Results: Between May 31, 2023 and Oct 13, 2023, 15 patients were successfully enrolled in the study. Study treatment was received by all patient, median follow-up time was 6.5 months. Up to March 08, 2024, the disease of 14/15 patients were well controlled. The most treatment-related adverse events were thyroid dysfunction (33%), fatigue (33%) and decreased white blood cell count (33%). None of the patients discontinue all the treatment due to treatment-related adverse events. The pneumonia was observed in four patients (26.7%, three grade 2, one grade 1), all related with radiotherapy. Treatment related grade 3 AE occurred in 2 patients (13.3%, 1 hyperkalemia and 1 abdominal distension). No grade 4 and grade 5 AE occurred.

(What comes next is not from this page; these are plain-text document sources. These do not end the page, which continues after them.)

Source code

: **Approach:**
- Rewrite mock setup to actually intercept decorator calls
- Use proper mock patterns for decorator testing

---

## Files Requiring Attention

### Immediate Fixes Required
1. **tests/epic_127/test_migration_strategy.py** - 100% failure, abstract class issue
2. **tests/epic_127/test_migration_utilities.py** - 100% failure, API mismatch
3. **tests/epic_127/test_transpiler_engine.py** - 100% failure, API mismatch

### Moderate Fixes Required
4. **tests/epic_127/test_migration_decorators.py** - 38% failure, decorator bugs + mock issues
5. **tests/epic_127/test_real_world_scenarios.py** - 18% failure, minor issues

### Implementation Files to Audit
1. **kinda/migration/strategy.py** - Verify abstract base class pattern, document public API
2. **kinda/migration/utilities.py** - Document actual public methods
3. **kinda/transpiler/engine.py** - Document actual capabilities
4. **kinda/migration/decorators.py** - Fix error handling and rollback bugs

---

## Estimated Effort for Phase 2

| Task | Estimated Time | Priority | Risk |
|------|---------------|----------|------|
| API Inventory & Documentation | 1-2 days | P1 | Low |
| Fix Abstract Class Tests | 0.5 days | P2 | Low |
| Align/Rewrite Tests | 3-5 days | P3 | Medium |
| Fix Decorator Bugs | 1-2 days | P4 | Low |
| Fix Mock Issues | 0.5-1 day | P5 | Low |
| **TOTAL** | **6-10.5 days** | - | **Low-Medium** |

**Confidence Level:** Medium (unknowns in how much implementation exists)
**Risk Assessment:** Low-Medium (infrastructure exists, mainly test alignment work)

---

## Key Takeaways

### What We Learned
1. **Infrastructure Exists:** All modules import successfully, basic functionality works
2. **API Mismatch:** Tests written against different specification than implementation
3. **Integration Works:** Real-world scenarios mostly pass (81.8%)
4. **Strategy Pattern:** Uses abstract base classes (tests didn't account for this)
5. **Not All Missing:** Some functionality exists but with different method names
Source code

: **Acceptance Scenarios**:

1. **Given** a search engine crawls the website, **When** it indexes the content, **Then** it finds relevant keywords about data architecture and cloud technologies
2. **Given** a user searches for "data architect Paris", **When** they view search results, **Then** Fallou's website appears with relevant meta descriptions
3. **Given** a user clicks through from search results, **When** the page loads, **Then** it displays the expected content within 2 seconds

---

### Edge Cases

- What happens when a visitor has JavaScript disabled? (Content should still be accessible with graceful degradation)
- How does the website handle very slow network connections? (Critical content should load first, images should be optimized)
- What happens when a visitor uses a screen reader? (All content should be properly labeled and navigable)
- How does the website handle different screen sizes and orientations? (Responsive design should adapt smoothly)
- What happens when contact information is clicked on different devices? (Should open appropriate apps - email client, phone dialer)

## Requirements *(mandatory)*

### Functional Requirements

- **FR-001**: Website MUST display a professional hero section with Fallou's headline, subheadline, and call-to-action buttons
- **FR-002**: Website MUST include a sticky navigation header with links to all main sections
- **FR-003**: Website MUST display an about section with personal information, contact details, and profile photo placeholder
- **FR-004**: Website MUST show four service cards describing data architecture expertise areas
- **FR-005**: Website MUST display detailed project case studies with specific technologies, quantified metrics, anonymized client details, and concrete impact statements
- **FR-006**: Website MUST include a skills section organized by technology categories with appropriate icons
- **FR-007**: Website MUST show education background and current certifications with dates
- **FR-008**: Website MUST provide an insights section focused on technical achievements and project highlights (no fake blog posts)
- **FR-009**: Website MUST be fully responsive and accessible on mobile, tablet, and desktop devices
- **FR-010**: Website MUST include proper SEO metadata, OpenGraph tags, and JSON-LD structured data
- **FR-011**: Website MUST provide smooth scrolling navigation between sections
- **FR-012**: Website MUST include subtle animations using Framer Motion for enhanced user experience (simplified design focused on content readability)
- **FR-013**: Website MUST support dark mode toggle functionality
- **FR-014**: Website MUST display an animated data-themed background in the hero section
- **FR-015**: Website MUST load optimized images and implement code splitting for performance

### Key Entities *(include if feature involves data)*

Conclusion: The TQB2450 and Anlotinib was well tolerated without grade 4 or 5 adverse events. The efficacy is promising. A multi-center randomized, double-blind phase III trial will be carried to further explore the efficacy and safety of TQB2450 combined with Anlotinib as maintenance therapy for LS-SCLC after definitive concurrent or sequential chemoradiotherapy.